Similarly, he speaks of how God works upon us to remove the obstacles that would keep divine grace from pouring over and through our lives:
First, the call by which one begins to encounter God in his Word, in the Divine Service, in prayer. One knows one's self addressed by God! And which, when it is answered, leads to:
The enlightenment of the Law, leading to repentance and especially outward remedying of sin, which leads to:
The awakening through which one realizes the hopelessness of our fallen state wherein we continue to have a fountain of sin arising from within us that we cannot stop up or cause to cease [one thinks especially of the great Spiritual Psalter of St. Ephraim the Syrian], leading at last to
The conversion by which one comes to the joy of truly believing in Christ as the Savior and Atoner and finding in Him a righteousness that is complete and whole and OURS as gift.
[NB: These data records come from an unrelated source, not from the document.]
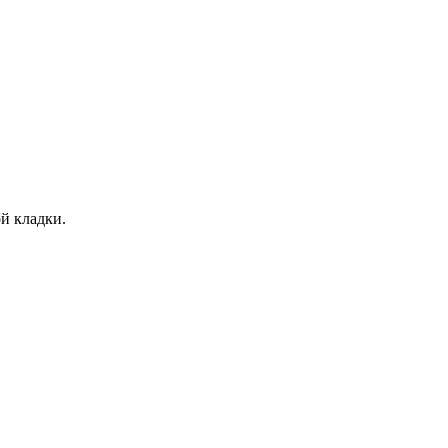
й кладки.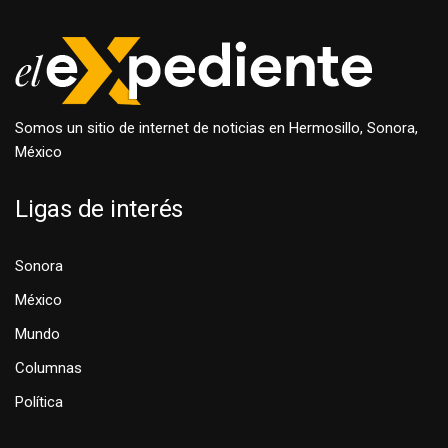
Somos un sitio de internet de noticias en Hermosillo, Sonora,
México
Ligas de interés
Sonora
México
Mundo
Columnas
Política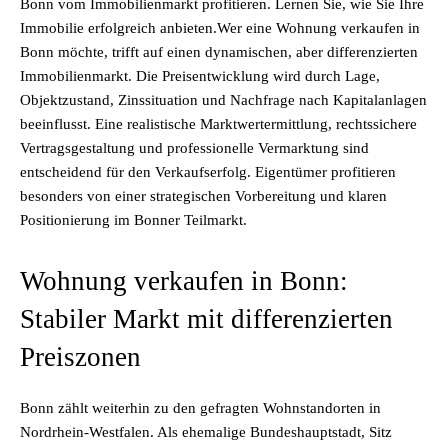
Bonn vom Immobilienmarkt profitieren. Lernen Sie, wie Sie Ihre
Immobilie erfolgreich anbieten.Wer eine Wohnung verkaufen in
Bonn möchte, trifft auf einen dynamischen, aber differenzierten
Immobilienmarkt. Die Preisentwicklung wird durch Lage,
Objektzustand, Zinssituation und Nachfrage nach Kapitalanlagen
beeinflusst. Eine realistische Marktwertermittlung, rechtssichere
Vertragsgestaltung und professionelle Vermarktung sind
entscheidend für den Verkaufserfolg. Eigentümer profitieren
besonders von einer strategischen Vorbereitung und klaren
Positionierung im Bonner Teilmarkt.
Wohnung verkaufen in Bonn:
Stabiler Markt mit differenzierten
Preiszonen
Bonn zählt weiterhin zu den gefragten Wohnstandorten in
Nordrhein-Westfalen. Als ehemalige Bundeshauptstadt, Sitz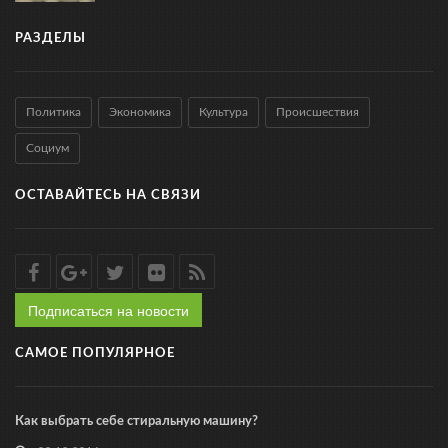
РАЗДЕЛЫ
Политика
Экономика
Культура
Происшествия
Социум
ОСТАВАЙТЕСЬ НА СВЯЗИ
Подписаться на новости
САМОЕ ПОПУЛЯРНОЕ
Как выбрать себе стиральную машину?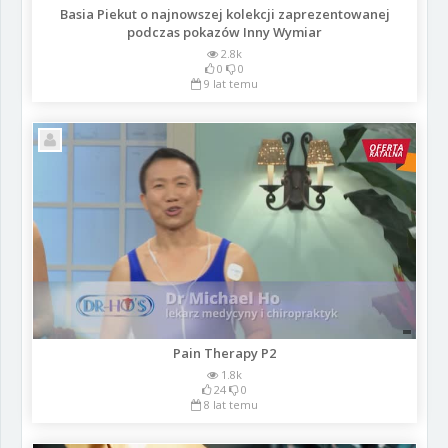
Basia Piekut o najnowszej kolekcji zaprezentowanej
podczas pokazów Inny Wymiar
2.8k
0
0
9 lat temu
Pain Therapy P2
1.8k
24
0
8 lat temu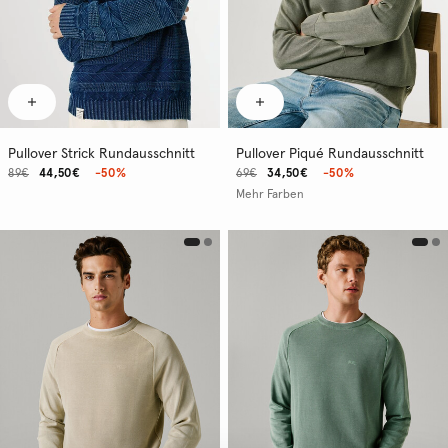
Pullover Strick Rundausschnitt
Pullover Piqué Rundausschnitt
89€
44,50€
-50%
69€
34,50€
-50%
Mehr Farben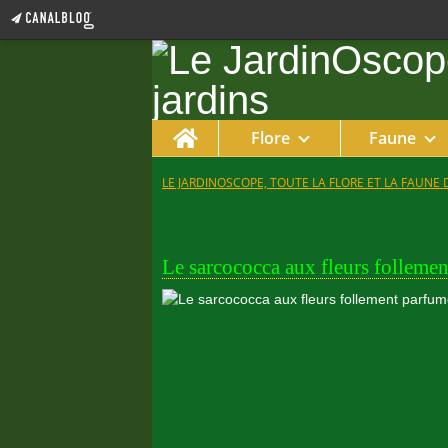
Home
Flore
Faune
LE JARDINOSCOPE, TOUTE LA FLORE ET LA FAUNE 
4 février 2024
Le sarcococca aux fleurs follemen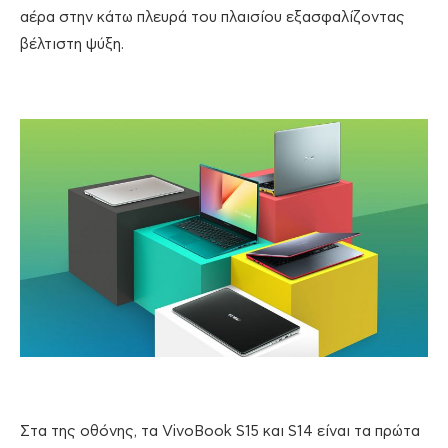
αέρα στην κάτω πλευρά του πλαισίου εξασφαλίζοντας
βέλτιστη ψύξη.
Στα της οθόνης, τα VivoBook S15 και S14 είναι τα πρώτα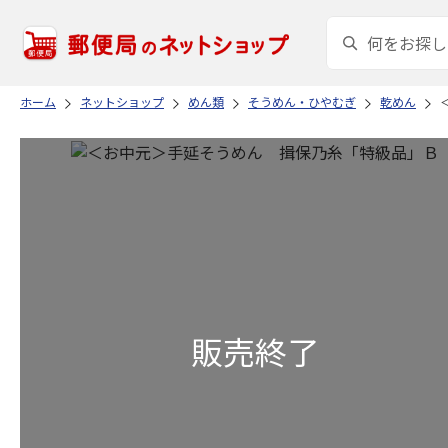
ホーム
ネットショップ
めん類
そうめん・ひやむぎ
乾めん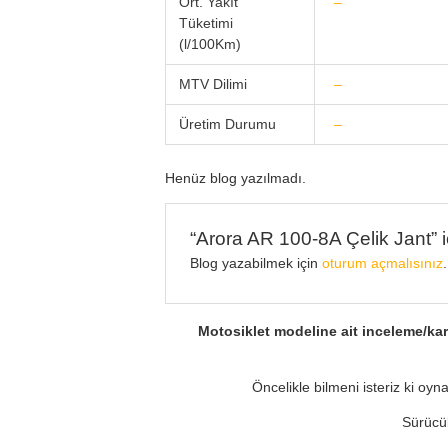
Ort. Yakıt
–
Tüketimi
(l/100Km)
MTV Dilimi
–
Üretim Durumu
–
Henüz blog yazılmadı.
“Arora AR 100-8A Çelik Jant” iç
Blog yazabilmek için
oturum açmalısınız
.
Motosiklet modeline ait inceleme/kar
Öncelikle bilmeni isteriz ki o
Sürücül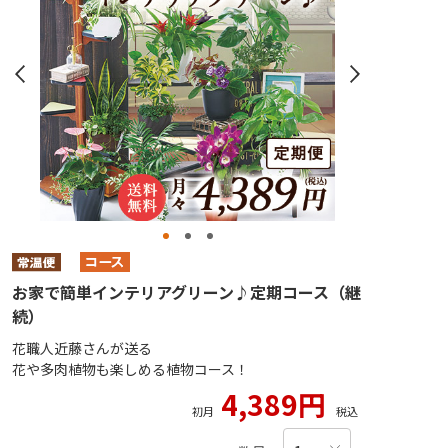
お家で簡単インテリアグリーン♪定期コース（継
続）
花職人近藤さんが送る
花や多肉植物も楽しめる植物コース！
4,389円
初月
税込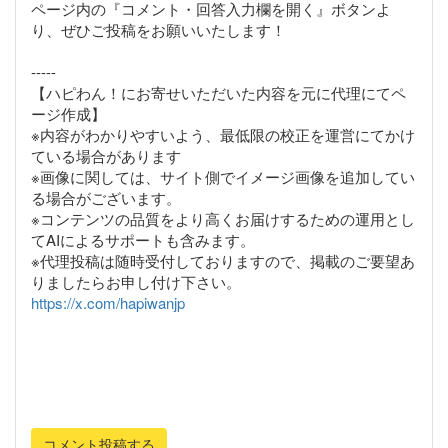
ページ内の『コメント・回答入力欄を開く』ボタンよ
り、ぜひご投稿をお願いいたします！
-----
【ハピわん！にお寄せいただいた内容を元に代理にてペ
ージ作成】
※内容がわかりやすいよう、最低限の校正を運営にてかけ
ている場合があります
※画像に関しては、サイト側でイメージ画像を追加してい
る場合がございます。
※コンテンツの品質をより高くお届けするための運用とし
てAIによるサポートも含みます。
※代理投稿は随時受付しておりますので、掲載のご要望あ
https://x.com/hapiwanjp
コメント投稿する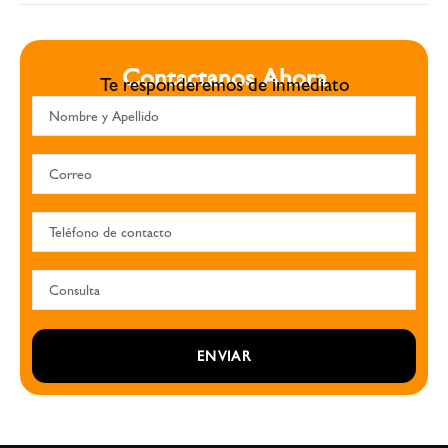
Contactanos Ahora
Te responderemos de inmediato
ENVIAR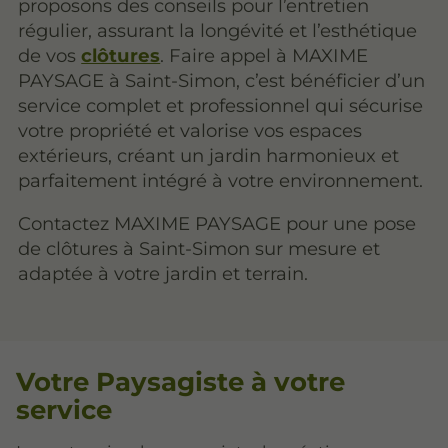
proposons des conseils pour l’entretien
régulier, assurant la longévité et l’esthétique
de vos
clôtures
. Faire appel à MAXIME
PAYSAGE à Saint-Simon, c’est bénéficier d’un
service complet et professionnel qui sécurise
votre propriété et valorise vos espaces
extérieurs, créant un jardin harmonieux et
parfaitement intégré à votre environnement.
Contactez MAXIME PAYSAGE pour une pose
de clôtures à Saint-Simon sur mesure et
adaptée à votre jardin et terrain.
Votre Paysagiste à votre
service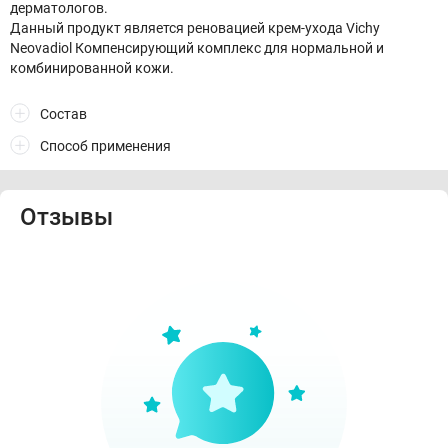
дерматологов.
Данный продукт является реновацией крем-ухода Vichy
Neovadiol Компенсирующий комплекс для нормальной и
комбинированной кожи.
Состав
Способ применения
Отзывы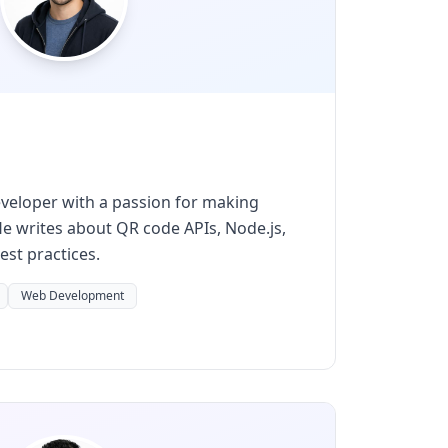
developer with a passion for making
He writes about QR code APIs, Node.js,
st practices.
Web Development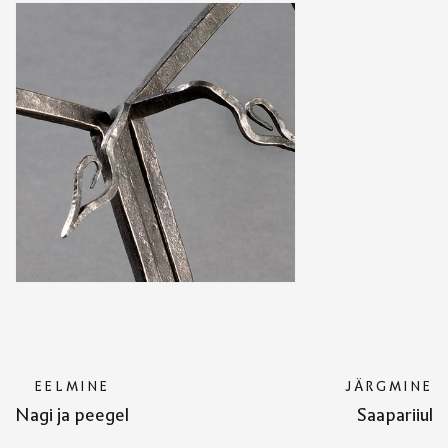
EELMINE
JÄRGMINE
Nagi ja peegel
Saapariiul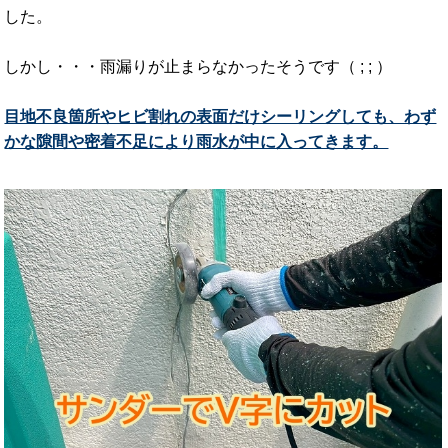
した。
しかし・・・雨漏りが止まらなかったそうです（ ; ; ）
目地不良箇所やヒビ割れの表面だけシーリングしても、わず
かな隙間や密着不足により雨水が中に入ってきます。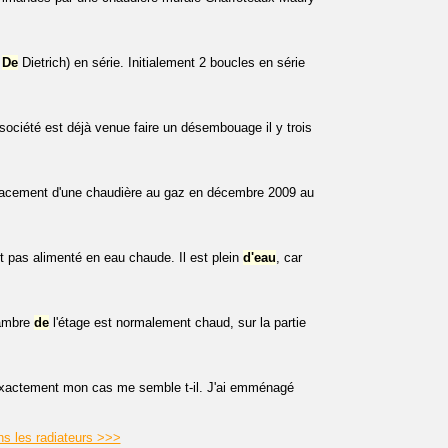
e
De
Dietrich) en série. Initialement 2 boucles en série
ociété est déjà venue faire un désembouage il y trois
mplacement d'une chaudière au gaz en décembre 2009 au
t pas alimenté en eau chaude. Il est plein
d'eau
, car
ambre
de
l'étage est normalement chaud, sur la partie
xactement mon cas me semble t-il. J'ai emménagé
ns les radiateurs >>>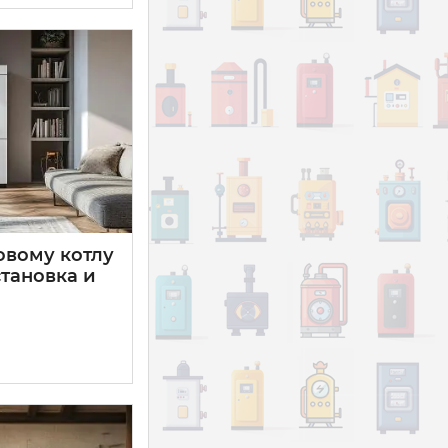
овому котлу
становка и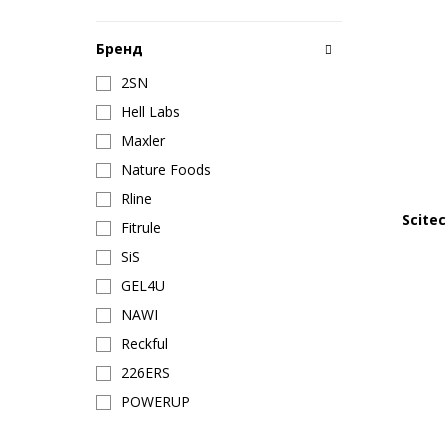
Бренд
2SN
Hell Labs
Maxler
Nature Foods
Rline
Scitec
Fitrule
SiS
GEL4U
NAWI
Reckful
226ERS
POWERUP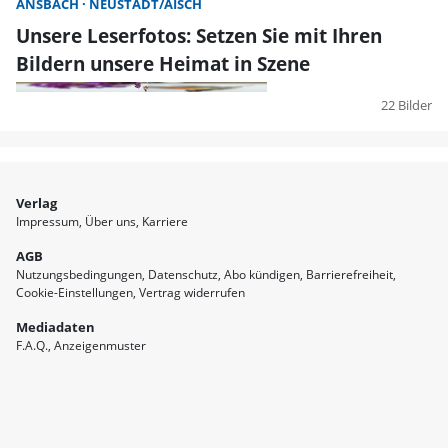
ANSBACH
NEUSTADT/AISCH
Unsere Leserfotos: Setzen Sie mit Ihren
Bildern unsere Heimat in Szene
22 Bilder
Verlag
Impressum
Über uns
Karriere
AGB
Nutzungsbedingungen
Datenschutz
Abo kündigen
Barrierefreiheit
Cookie-Einstellungen
Vertrag widerrufen
Mediadaten
F.A.Q.
Anzeigenmuster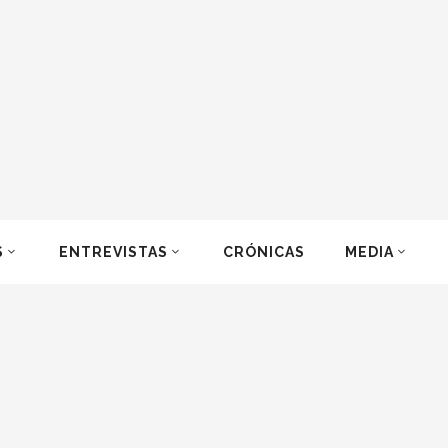
S
ENTREVISTAS
CRÓNICAS
MEDIA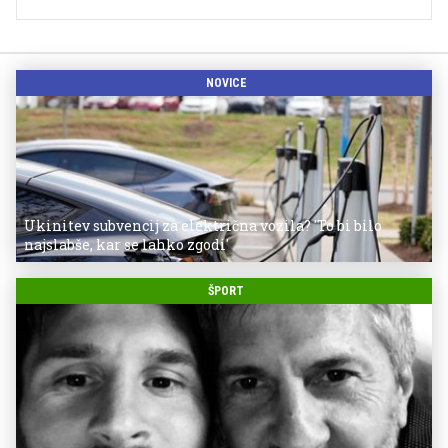
NOVICE
Ukinitev subvencij za električna vozila? 'To bi bilo
najslabše, kar se lahko zgodi'
ŠPORT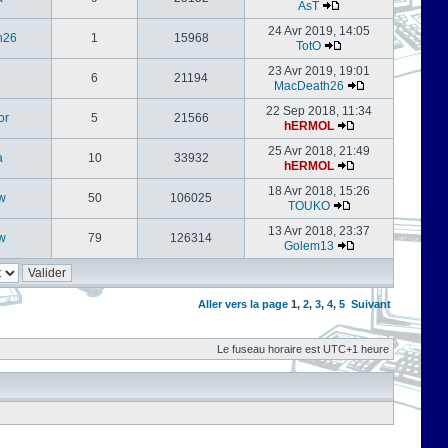
AsT
24 Avr 2019, 14:05
h26
1
15968
TotO
23 Avr 2019, 19:01
6
21194
MacDeath26
22 Sep 2018, 11:34
or
5
21566
hERMOL
25 Avr 2018, 21:49
a
10
33932
hERMOL
18 Avr 2018, 15:26
w
50
106025
TOUKO
13 Avr 2018, 23:37
w
79
126314
Golem13
Aller vers la page
1
,
2
,
3
,
4
,
5
Suivant
Le fuseau horaire est UTC+1 heure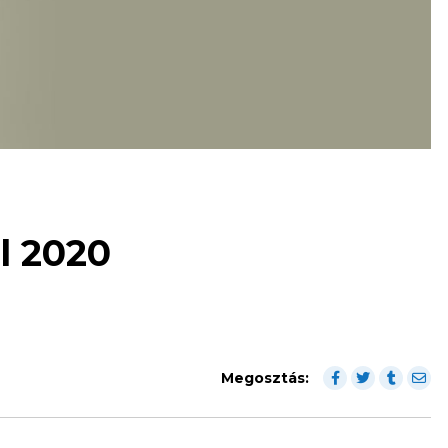
l 2020
Megosztás: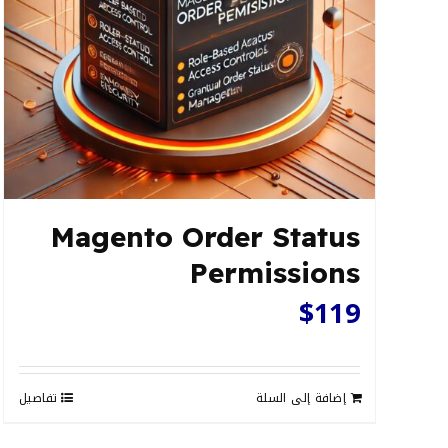
Magento Order Status
Permissions
$
119
إضافة إلى السلة
تفاصيل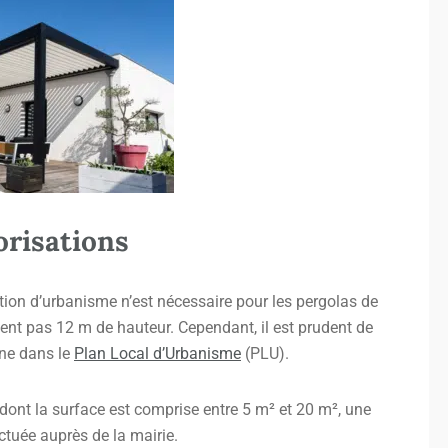
orisations
tion d’urbanisme n’est nécessaire pour les pergolas de
ent pas 12 m de hauteur. Cependant, il est prudent de
une dans le
Plan Local d’Urbanisme
(PLU).
ont la surface est comprise entre 5 m² et 20 m², une
ectuée auprès de la mairie.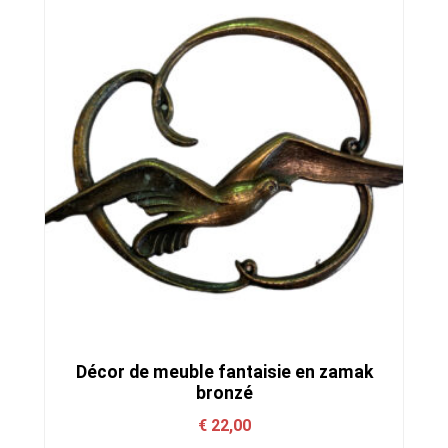
Décor de meuble fantaisie en zamak
bronzé
€
22,00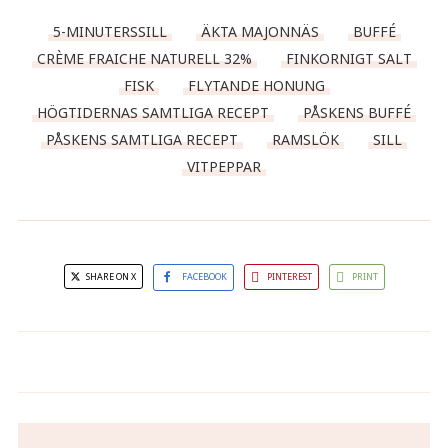
5-MINUTERSSILL
ÄKTA MAJONNÄS
BUFFÉ
CRÈME FRAICHE NATURELL 32%
FINKORNIGT SALT
FISK
FLYTANDE HONUNG
HÖGTIDERNAS SAMTLIGA RECEPT
PÅSKENS BUFFÉ
PÅSKENS SAMTLIGA RECEPT
RAMSLÖK
SILL
VITPEPPAR
SHARE ON X
FACEBOOK
PINTEREST
PRINT
Påsksallad med gravad lax,
Löjromsägg
vaktelägg och ostiga kaninöron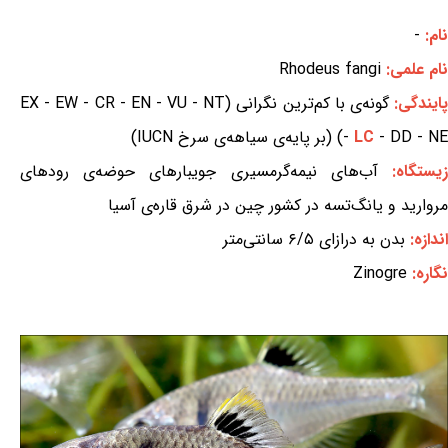
نام:
-
نام علمی:
Rhodeus fangi
ایندگی:
گونه‌ی با کم‌ترین نگرانی (EX - EW - CR - EN - VU - NT
- DD - NE) (بر پایه‌ی سیاهه‌ی سرخ IUCN)
LC
-
یستگاه:
آب‌های نیمه‌گرمسیری جویبارهای حوضه‌ی رودهای
مروارید و یانگ‌تسه در کشور چین در شرق قاره‌ی آسیا
اندازه:
بدن به درازای ۶/۵ سانتی‌متر
نگاره:
Zinogre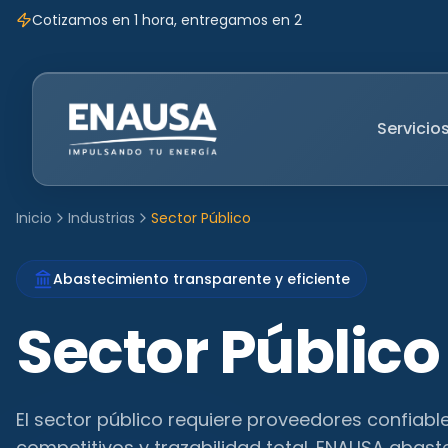
Cotizamos en 1 hora, entregamos en 2
Servicio
Inicio
Industrias
Sector Público
Abastecimiento transparente y eficiente
Sector Público
El sector público requiere proveedores confiabl
competitivos y trazabilidad total. ENAUSA abast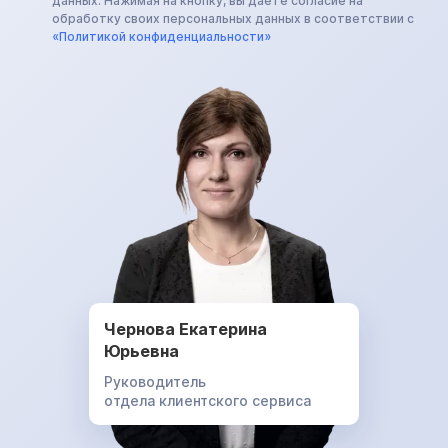
данных. Нажимая на кнопку, вы даете согласие на
обработку своих персональных данных в соответствии с
«Политикой конфиденциальности»
Чернова Екатерина
Юрьевна
Руководитель
отдела клиентского сервиса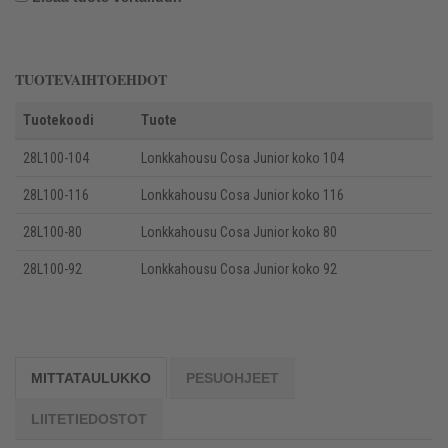
TUOTEVAIHTOEHDOT
Tuotekoodi
Tuote
28L100-104
Lonkkahousu Cosa Junior koko 104
28L100-116
Lonkkahousu Cosa Junior koko 116
28L100-80
Lonkkahousu Cosa Junior koko 80
28L100-92
Lonkkahousu Cosa Junior koko 92
MITTATAULUKKO
PESUOHJEET
LIITETIEDOSTOT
He also presents the dangers that await at each turn: at the call, relying on feelings and not forming the habit of listening to the Word and praying; at the enlightenment of the law, developing a judgmental attitude toward others; at the awakening, despair and thinking that Christianity is impossible; at the conversion - the ongoing struggle to believe the "for me" of the Gospel.
His remedy to each danger is the same: persistence in the Word and in prayer.
In reading this, it strikes me that this is PRECISELY a description of what Catechesis is all about! Bender's material so nails that. Giertz, as quoted yesterday, beautifully describes the whole thing as a "descent," a way God has of striping away every false reliance for comfort until we come to rest in Jesus and in Him alone.
That's Weedon's brief summary of the Giertz reading.
P.S. It also strikes me as vital that Giertz does not treat these as successive stages; they are cumulative stages. One never leaves behind the calling, when one goes onto the earnest struggles against sin; nor does one leave the earnest struggles against sin, when one is forced to a recognition of the foul fountain of rottenness within; and so when one comes to rest in Christ alone it is as one who hears God's address, struggles against sin, and knows one's self the person described in Romans 7. This preserves the above from falling into a form of antinomianism that celebrates instead of deploring sin.]
5 comments:
This is a great review. Thank you!
The point about descent I think gets to the heart of things. One of the early working titles for this booklet was "The Descent into Eternal Life". It reminds me of John the Baptist: He must increase, I must decrease. Daily, all my life.
Thanks, Sarah. You know, we have a cross up here for your not so little one...
Tapani, yes indeed. I am SOOOOO grateful to you for pointing this work out.
OK. I'm buying a copy at Sola - Grand Rapids. Another book.
No, silly. It's a free download. Search down below for the link.